I used to carry both a small beanbag for resting the camera at ground level, and a stepladder to make use of my tripod’s maximum height, but there were plenty of times when it would have been great to be able to get much higher up.


In those days, the only way to do that was via crane or helicopter, and there simply wasn’t the budget.



There were a few drones already on the market, but they were mainly being used for surveillance or survey work.



(In fact, in BONES IN THE RIVER, the second book in my Lakes crime thriller series, I have my CSI, Grace McColl, making use of a drone operator to check a hard-to-access stretch of the River Eden for evidence. Sadly, I really couldn’t justify buying my own drone for research purposes!)


Of course, the wealthy always find a way to utilise new technology, and one of the first practical uses I witnessed first-hand for a drone was when the skipper of a mega-yacht sent one into a crowded anchorage to see if there was room for his vessel.



Then, as is always the case, the quality went up as the price came down.


Now, drone camerawork is everywhere, not just in low-budget movies, but everyday TV programmes, and many photographers are making use of this amazing extra dimension in their work. Where the only way many of us would be able to take aerial shots was with a jet engine and wing in the foreground…



… now we could achieve the most amazing angles.

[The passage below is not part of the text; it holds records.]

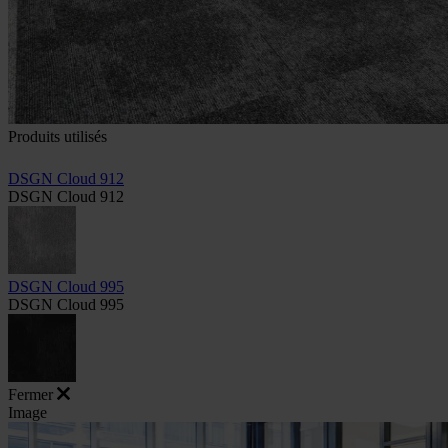
Produits utilisés
DSGN Cloud 912
DSGN Cloud 912
DSGN Cloud 995
DSGN Cloud 995
Fermer
Image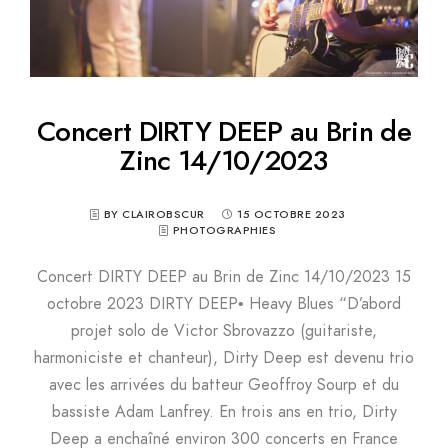
Concert DIRTY DEEP au Brin de
Zinc 14/10/2023
BY CLAIROBSCUR
15 OCTOBRE 2023
PHOTOGRAPHIES
Concert DIRTY DEEP au Brin de Zinc 14/10/2023 15
octobre 2023 DIRTY DEEP• Heavy Blues “D’abord
projet solo de Victor Sbrovazzo (guitariste,
harmoniciste et chanteur), Dirty Deep est devenu trio
avec les arrivées du batteur Geoffroy Sourp et du
bassiste Adam Lanfrey. En trois ans en trio, Dirty
Deep a enchaîné environ 300 concerts en France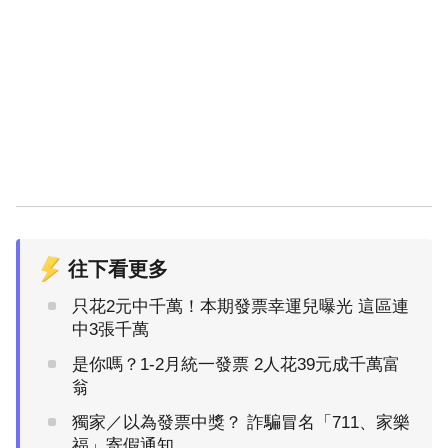
往下看更多
只花2元中千萬！本期發票幸運兒曝光 這區連
中3張千萬
是你嗎？1-2月統一發票 2人花39元成千萬富
翁
獨家／以為發票中獎？ 詐騙冒名「711、家樂
福」寄假通知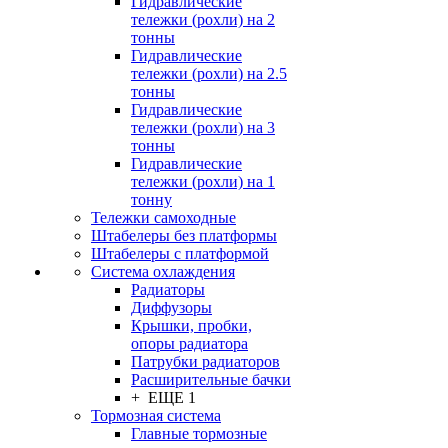
Гидравлические
тележки (рохли) на 2
тонны
Гидравлические
тележки (рохли) на 2.5
тонны
Гидравлические
тележки (рохли) на 3
тонны
Гидравлические
тележки (рохли) на 1
тонну
Тележки самоходные
Штабелеры без платформы
Штабелеры с платформой
Система охлаждения
Радиаторы
Диффузоры
Крышки, пробки,
опоры радиатора
Патрубки радиаторов
Расширительные бачки
+ ЕЩЕ 1
Тормозная система
Главные тормозные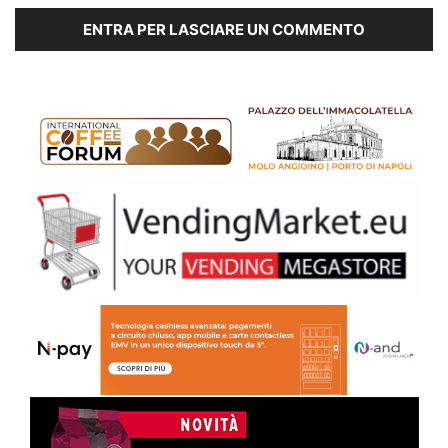
ENTRA PER LASCIARE UN COMMENTO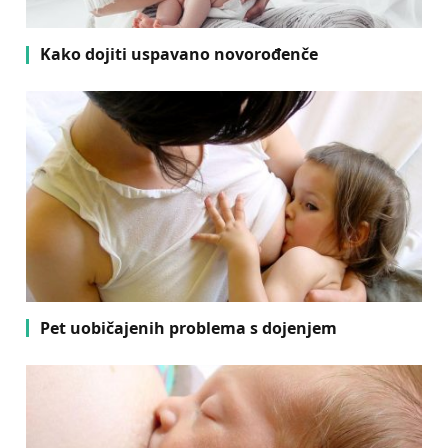
Kako dojiti uspavano novorođenče
Pet uobičajenih problema s dojenjem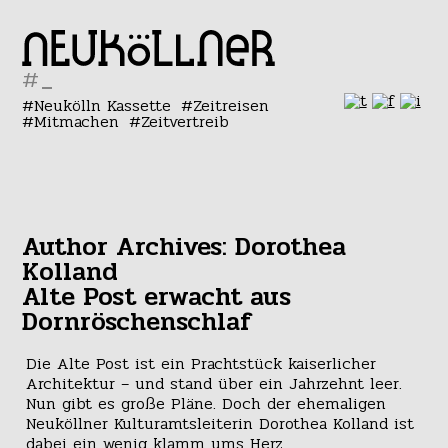
#
Neukölln Kassette
Zeitreisen
Mitmachen
Zeitvertreib
Author Archives: Dorothea
Kolland
Alte Post erwacht aus
Dornröschenschlaf
Die Alte Post ist ein Prachtstück kaiserlicher
Architektur – und stand über ein Jahrzehnt leer.
Nun gibt es große Pläne. Doch der ehemaligen
Neuköllner Kulturamtsleiterin Dorothea Kolland ist
dabei ein wenig klamm ums Herz.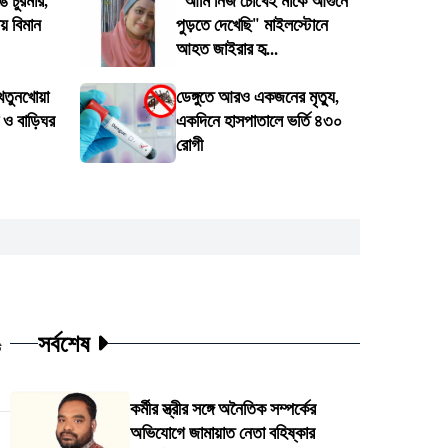
ে চুরমার,
"আমি নিজ চোখেই মাকে আগুনে
য় বিমান
পুড়তে দেখেছি" মাইলস্টোনে
আহত জাইরার হৃ...
াখতুনখোয়া
ডেঙ্গুতে আরও একজনের মৃত্যু,
া ও বাড়িঘর
একদিনে হাসপাতালে ভর্তি ৪৩০
রোগী
সর্বশেষ
ট
কর্মীর স্ত্রীর সঙ্গে অনৈতিক সম্পর্কের
অভিযোগে জামায়াত নেতা বহিষ্কার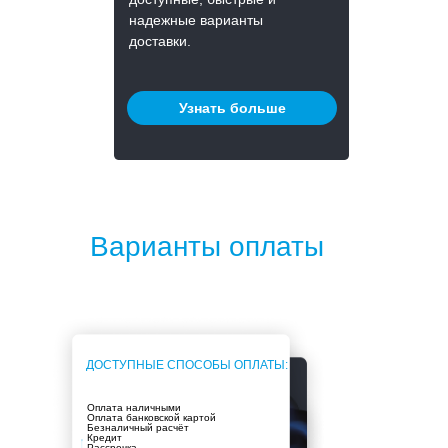
надежные варианты
доставки.
Узнать больше
Варианты оплаты
ДОСТУПНЫЕ СПОСОБЫ ОПЛАТЫ:
Оплата наличными
Оплата банковской картой
Безналичный расчёт
Кредит
Рассрочка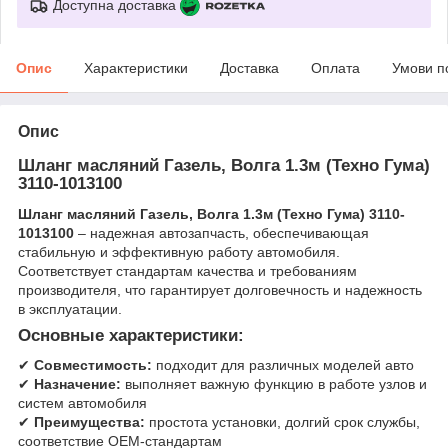
Доступна доставка
Опис
Характеристики
Доставка
Оплата
Умови п
Опис
Шланг масляний Газель, Волга 1.3м (Техно Гума)
3110-1013100
Шланг масляний Газель, Волга 1.3м (Техно Гума) 3110-
1013100
– надежная автозапчасть, обеспечивающая
стабильную и эффективную работу автомобиля.
Соответствует стандартам качества и требованиям
производителя, что гарантирует долговечность и надежность
в эксплуатации.
Основные характеристики:
✔
Совместимость:
подходит для различных моделей авто
✔
Назначение:
выполняет важную функцию в работе узлов и
систем автомобиля
✔
Преимущества:
простота установки, долгий срок службы,
соответствие OEM-стандартам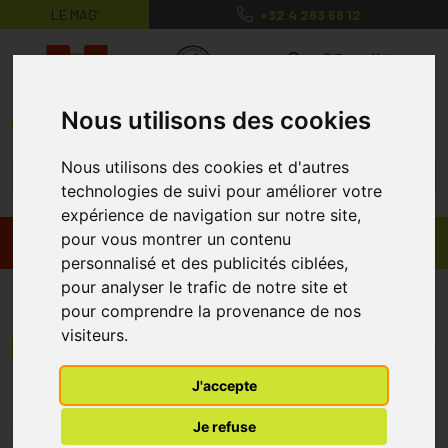
LE MAG’
+32 4 263 56 12
MaPharmacie.be ma santé, mes conse
0
Nous utilisons des cookies
Nous utilisons des cookies et d'autres
technologies de suivi pour améliorer votre
expérience de navigation sur notre site,
pour vous montrer un contenu
Promos
Produits
personnalisé et des publicités ciblées,
pour analyser le trafic de notre site et
Ginseng Coffee
pour comprendre la provenance de nos
visiteurs.
Menu/Filtres
J'accepte
* Prix normalement pratiqué dans notre officine.
Je refuse
** Réduction en ligne appliquée sur le prix pratiqué dans notre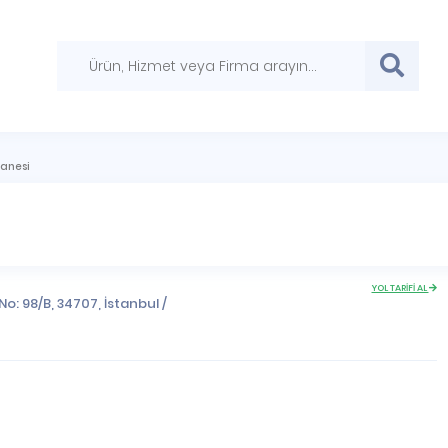
zanesi
YOL TARİFİ AL
No: 98/B, 34707,
İstanbul
/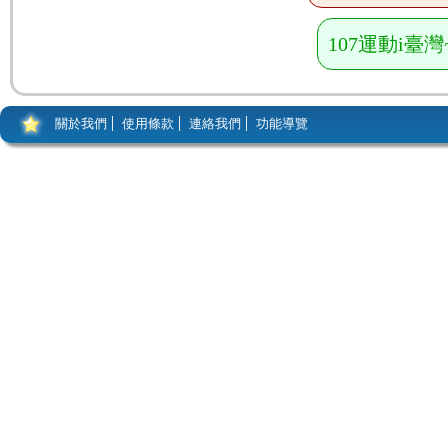
107運動i
關於我們
使用條款
連絡我們
功能導覽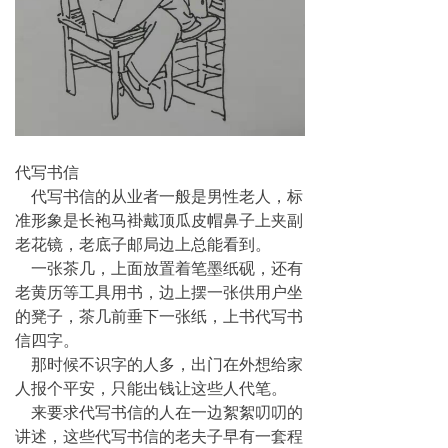
代写书信
代写书信的从业者一般是男性老人，标
准形象是长袍马褂戴顶瓜皮帽鼻子上夹副
老花镜，老底子邮局边上总能看到。
一张茶几，上面放置着笔墨纸砚，还有
老黄历等工具用书，边上摆一张供用户坐
的凳子，茶几前垂下一张纸，上书代写书
信四字。
那时候不识字的人多，出门在外想给家
人报个平安，只能出钱让这些人代笔。
来要求代写书信的人在一边絮絮叨叨的
讲述，这些代写书信的老夫子早有一套程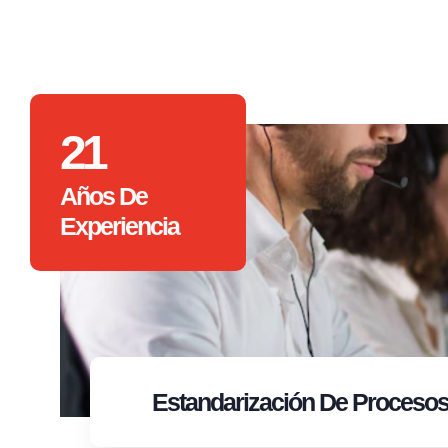
21
Años De
Experiencia
Estandarización
De Proceso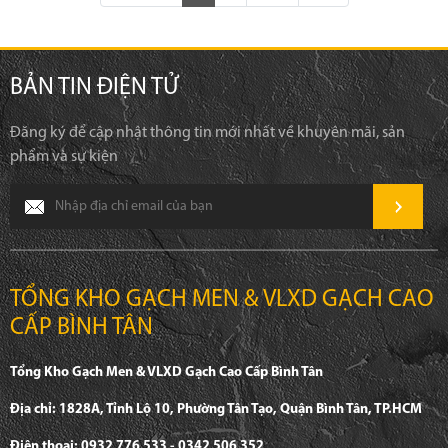
BẢN TIN ĐIỆN TỬ
Đăng ký để cập nhật thông tin mới nhất về khuyên mãi, sản
phẩm và sự kiện
TỔNG KHO GẠCH MEN & VLXD GẠCH CAO
CẤP BÌNH TÂN
Tổng Kho Gạch Men & VLXD Gạch Cao Cấp Bình Tân
Địa chỉ: 1828A, Tỉnh Lộ 10, Phường Tân Tạo, Quận Bình Tân, TP.HCM
Điện thoại: 0932 776 533 - 0342 506 352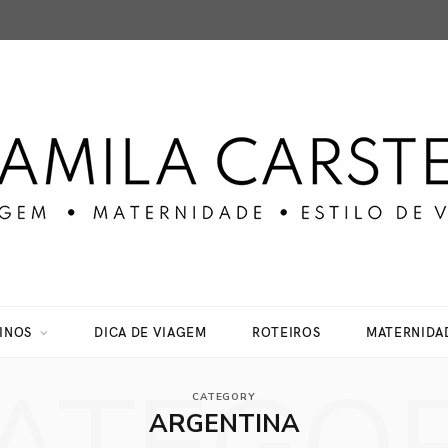
INOS
DICA DE VIAGEM
ROTEIROS
MATERNIDA
CATEGORY
ARGENTINA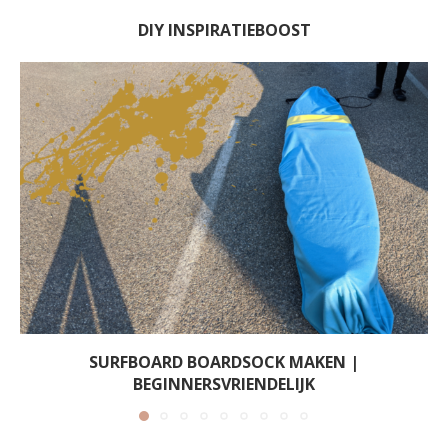
DIY INSPIRATIEBOOST
SURFBOARD BOARDSOCK MAKEN |
BEGINNERSVRIENDELIJK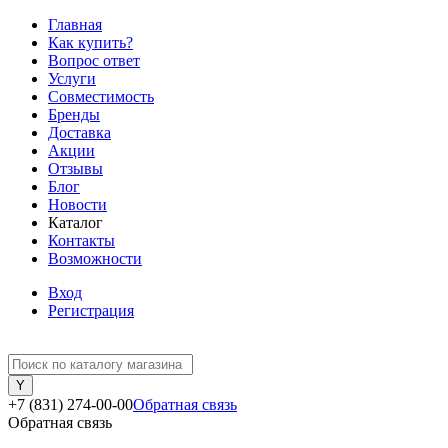
Главная
Как купить?
Вопрос ответ
Услуги
Совместимость
Бренды
Доставка
Акции
Отзывы
Блог
Новости
Каталог
Контакты
Возможности
Вход
Регистрация
+7 (831) 274-00-00
Обратная связь
Обратная связь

The opportunities for the kind of motoring photography I used to do are endless, from taking moving pictures from impossible angles to arty high-overhead shots.



And the guesswork is taken out of it by being able to view the footage in high-quality and real time.


I have always loved that last twenty minutes of a commercial flight, when you start to near your destination and are able to view a new place from above. I’ve lost count of the number of times I’ve spotted a scene that would make a beautiful abstract picture, but been unable to do anything about it. The possibility of having a drone and being able to capture those moments is almost enough to tempt me back into the game.


This week’s Word of the Week is flak, which means to take strong criticism, as in to catch or take flak. It comes from the German fliegerabwehrkanonen (flyer + defence + cannons) and is wartime shorthand for anti-aircraft fire. It is occasionally misspelled flack, a word of unknown etymology that may allude to a legendary 1930s movie PR man, Gene Flack. In this instance, it can be a noun (PR agent) or a verb (to provide publicity for).



  1. We take flak from flacks on a daily basis!

  2. It’s incredible how many good things drones can do. And bad.